[Opening PROVIDED DATA section]

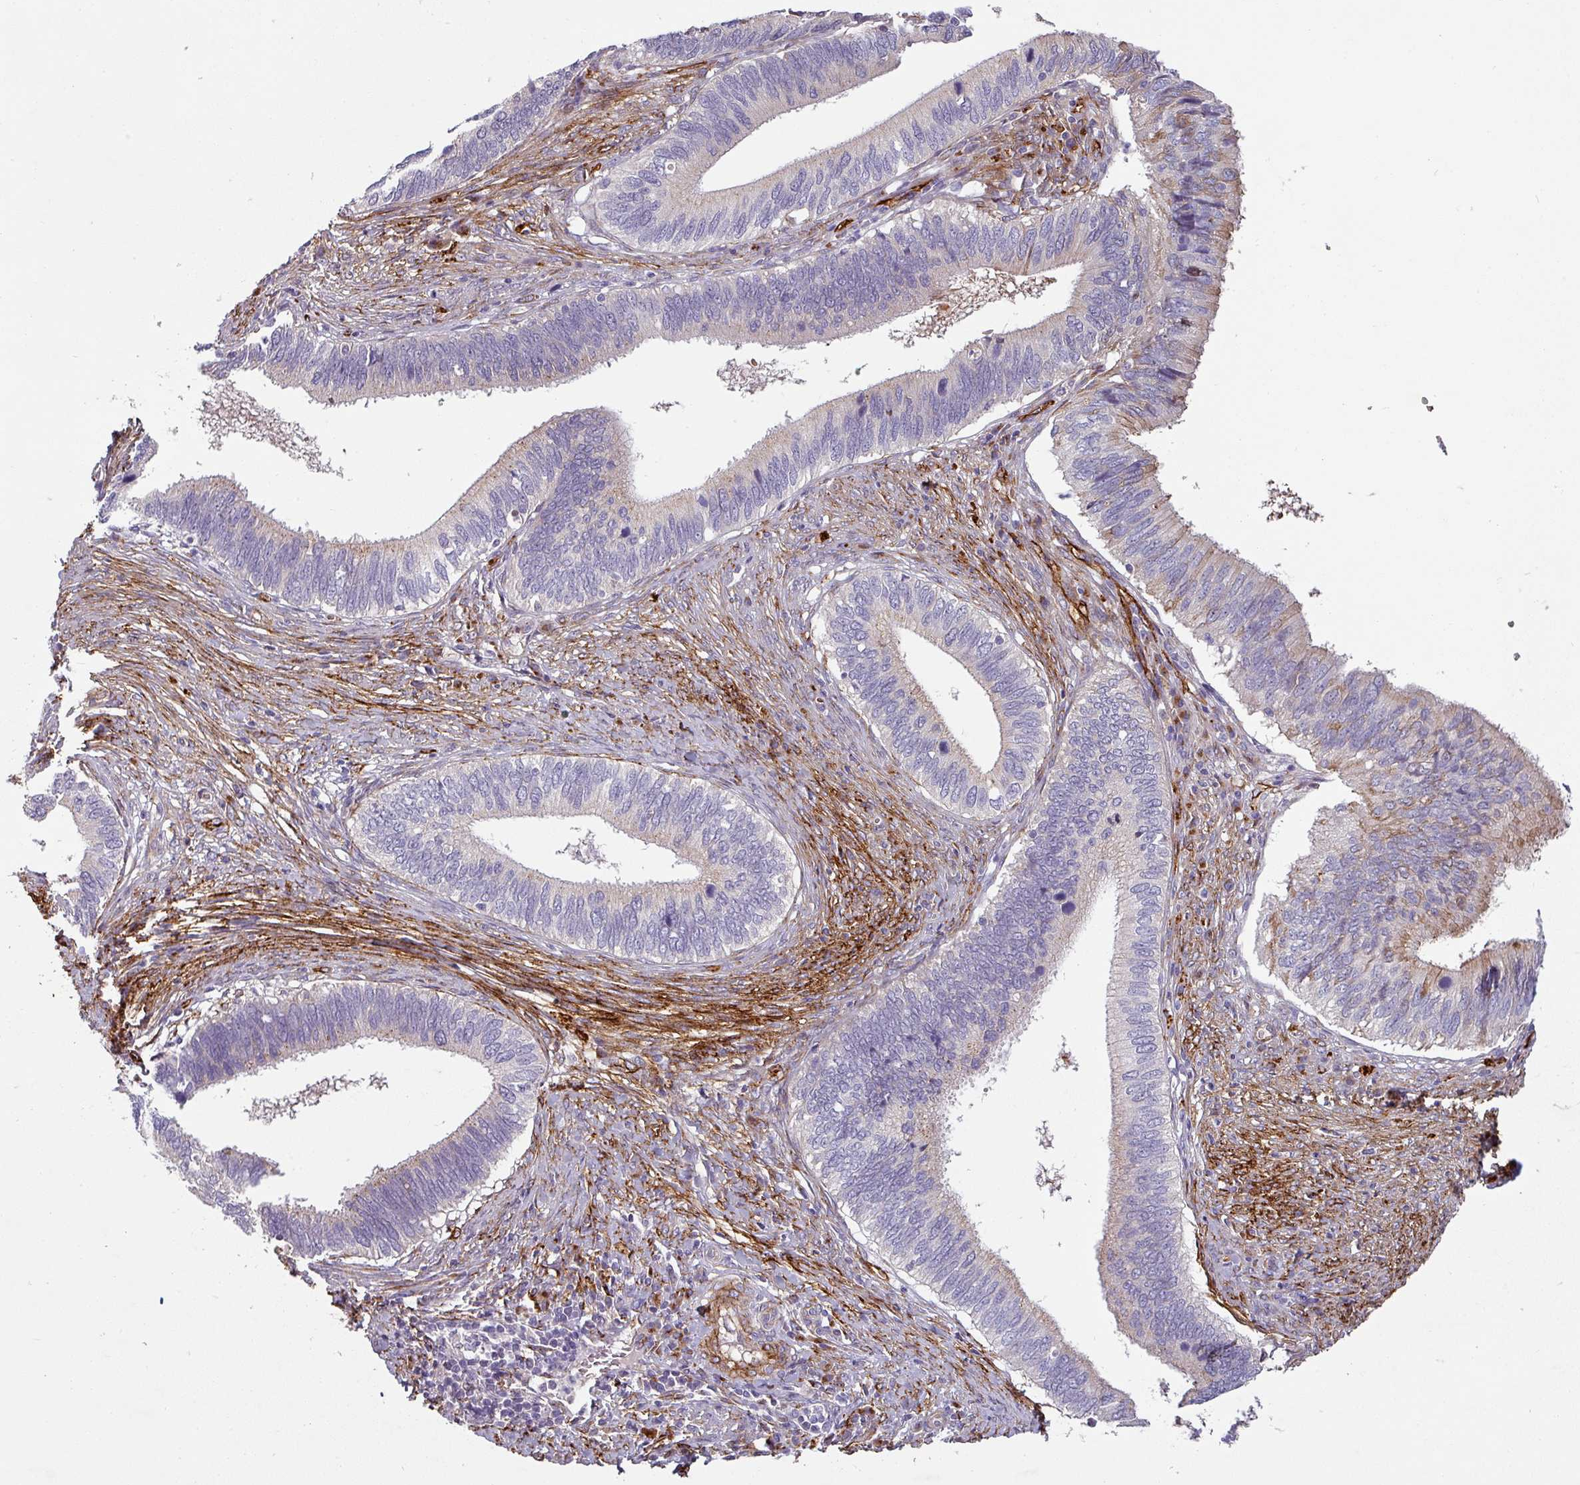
{"staining": {"intensity": "weak", "quantity": "<25%", "location": "cytoplasmic/membranous"}, "tissue": "cervical cancer", "cell_type": "Tumor cells", "image_type": "cancer", "snomed": [{"axis": "morphology", "description": "Adenocarcinoma, NOS"}, {"axis": "topography", "description": "Cervix"}], "caption": "Tumor cells show no significant protein positivity in cervical adenocarcinoma.", "gene": "PRODH2", "patient": {"sex": "female", "age": 42}}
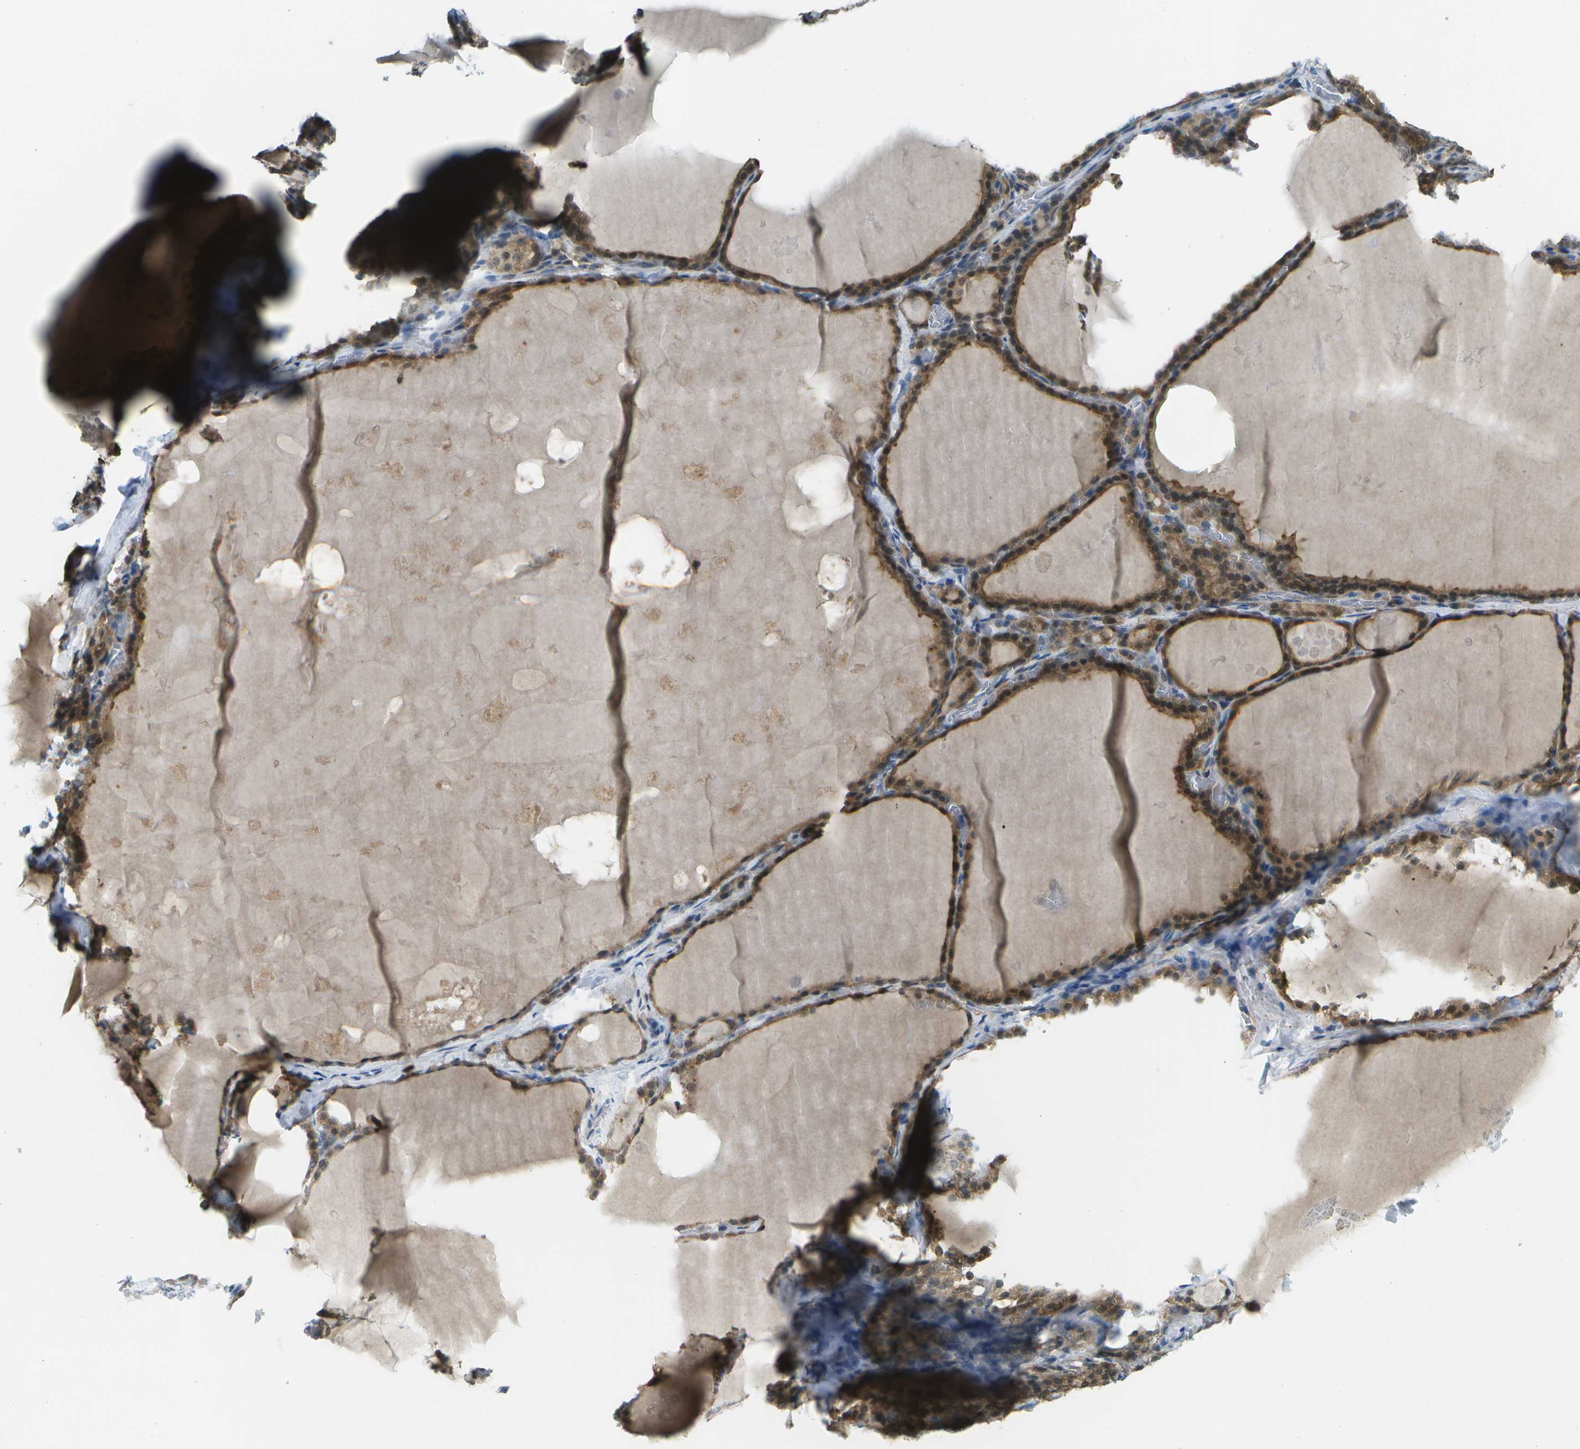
{"staining": {"intensity": "moderate", "quantity": ">75%", "location": "cytoplasmic/membranous,nuclear"}, "tissue": "thyroid gland", "cell_type": "Glandular cells", "image_type": "normal", "snomed": [{"axis": "morphology", "description": "Normal tissue, NOS"}, {"axis": "topography", "description": "Thyroid gland"}], "caption": "Moderate cytoplasmic/membranous,nuclear protein staining is appreciated in approximately >75% of glandular cells in thyroid gland. The staining is performed using DAB (3,3'-diaminobenzidine) brown chromogen to label protein expression. The nuclei are counter-stained blue using hematoxylin.", "gene": "CDH23", "patient": {"sex": "male", "age": 56}}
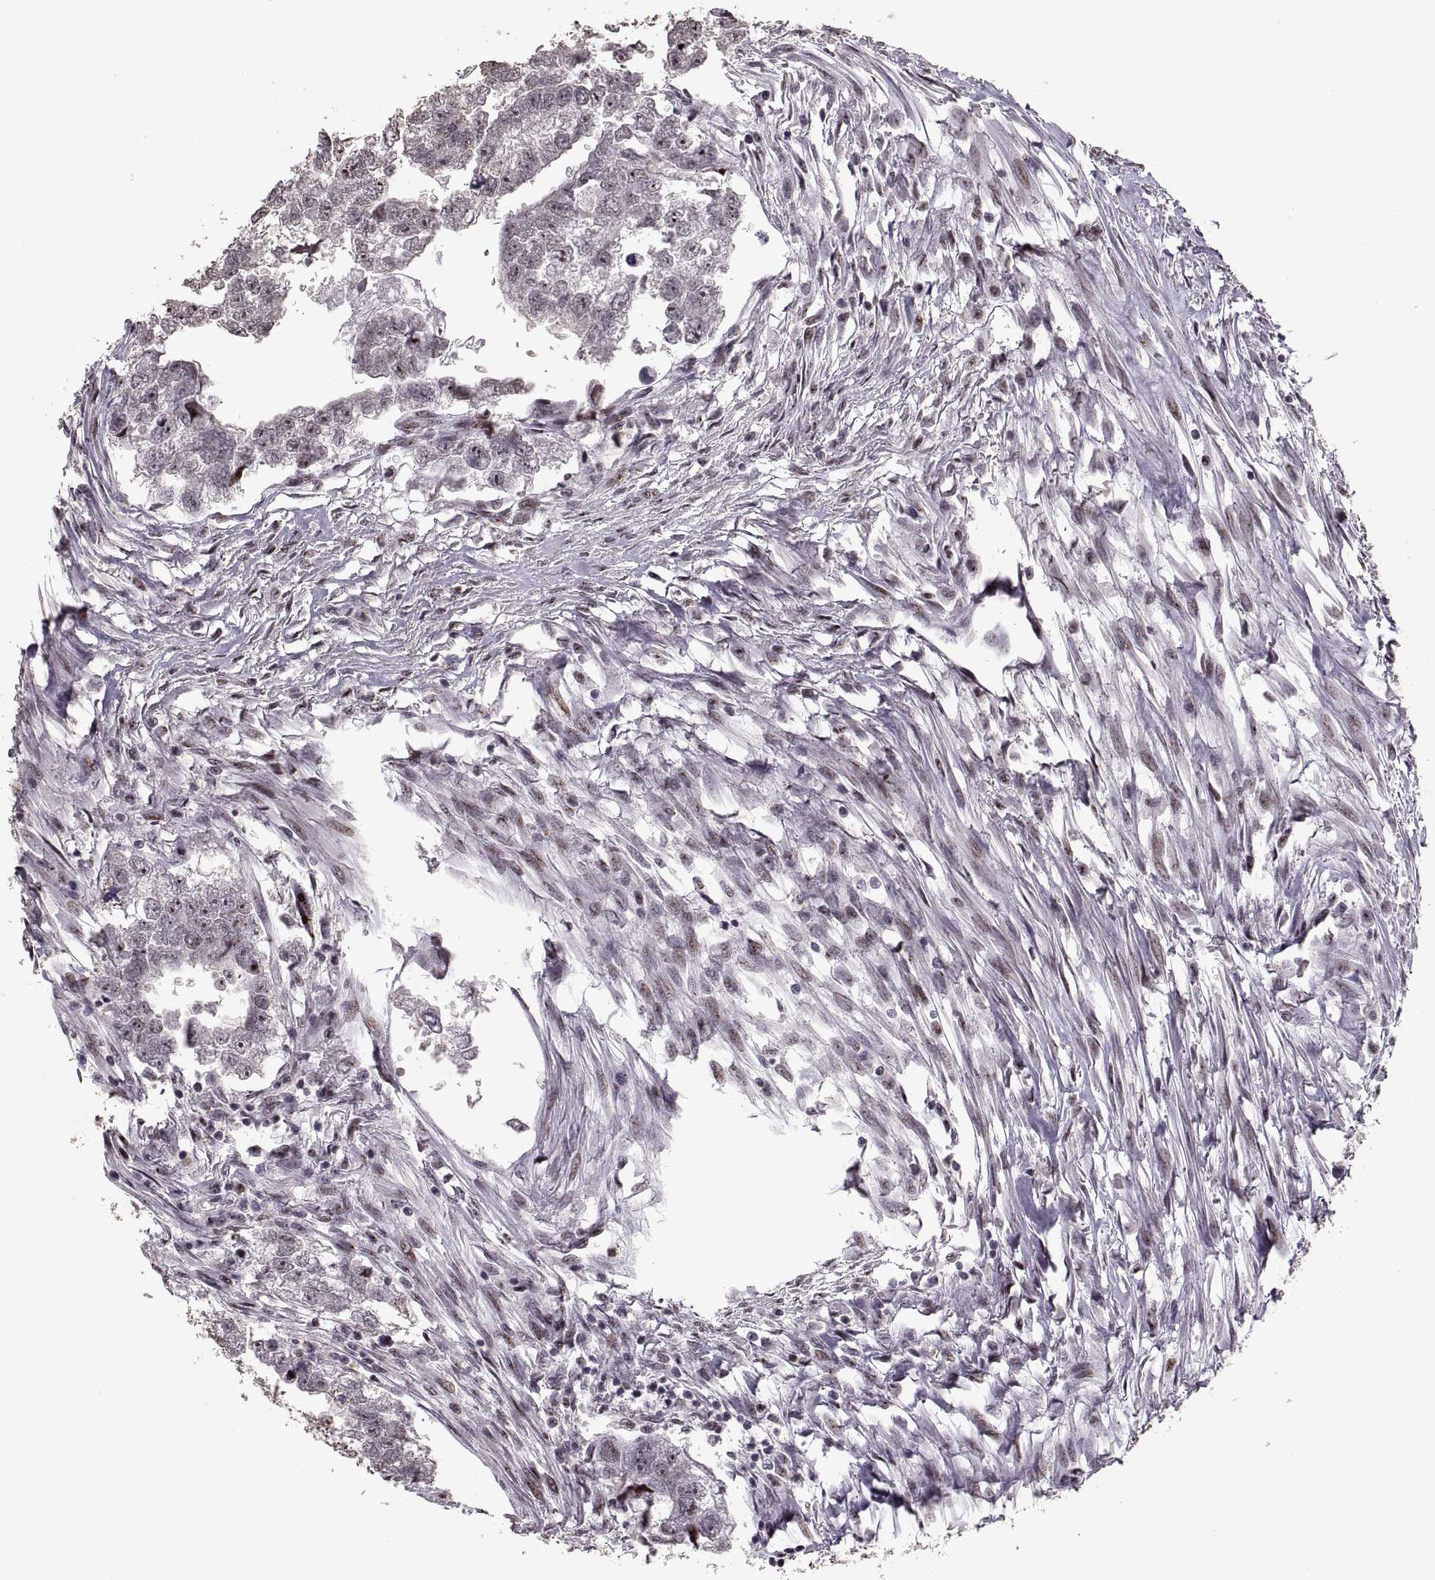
{"staining": {"intensity": "negative", "quantity": "none", "location": "none"}, "tissue": "testis cancer", "cell_type": "Tumor cells", "image_type": "cancer", "snomed": [{"axis": "morphology", "description": "Carcinoma, Embryonal, NOS"}, {"axis": "morphology", "description": "Teratoma, malignant, NOS"}, {"axis": "topography", "description": "Testis"}], "caption": "Tumor cells are negative for brown protein staining in malignant teratoma (testis).", "gene": "PALS1", "patient": {"sex": "male", "age": 44}}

[Closing PROVIDED DATA section]

## WHAT IS NEEDED
Everything in the data except the pictures must be transcribed exactly.

## OUTPUT OF THE TASK
{"staining": {"intensity": "weak", "quantity": "<25%", "location": "cytoplasmic/membranous"}, "tissue": "cervical cancer", "cell_type": "Tumor cells", "image_type": "cancer", "snomed": [{"axis": "morphology", "description": "Adenocarcinoma, NOS"}, {"axis": "topography", "description": "Cervix"}], "caption": "Tumor cells show no significant protein positivity in cervical adenocarcinoma.", "gene": "PRODH2", "patient": {"sex": "female", "age": 42}}
{"staining": {"intensity": "moderate", "quantity": ">75%", "location": "cytoplasmic/membranous,nuclear"}, "tissue": "thyroid gland", "cell_type": "Glandular cells", "image_type": "normal", "snomed": [{"axis": "morphology", "description": "Normal tissue, NOS"}, {"axis": "topography", "description": "Thyroid gland"}], "caption": "Moderate cytoplasmic/membranous,nuclear protein staining is appreciated in approximately >75% of glandular cells in thyroid gland. The staining is performed using DAB (3,3'-diaminobenzidine) brown chromogen to label protein expression. The nuclei are counter-stained blue using hematoxylin.", "gene": "CDH23", "patient": {"sex": "male", "age": 56}}
{"staining": {"intensity": "negative", "quantity": "none", "location": "none"}, "tissue": "testis cancer", "cell_type": "Tumor cells", "image_type": "cancer", "snomed": [{"axis": "morphology", "description": "Carcinoma, Embryonal, NOS"}, {"axis": "morphology", "description": "Teratoma, malignant, NOS"}, {"axis": "topography", "description": "Testis"}], "caption": "Tumor cells are negative for brown protein staining in malignant teratoma (testis).", "gene": "PALS1", "patient": {"sex": "male", "age": 44}}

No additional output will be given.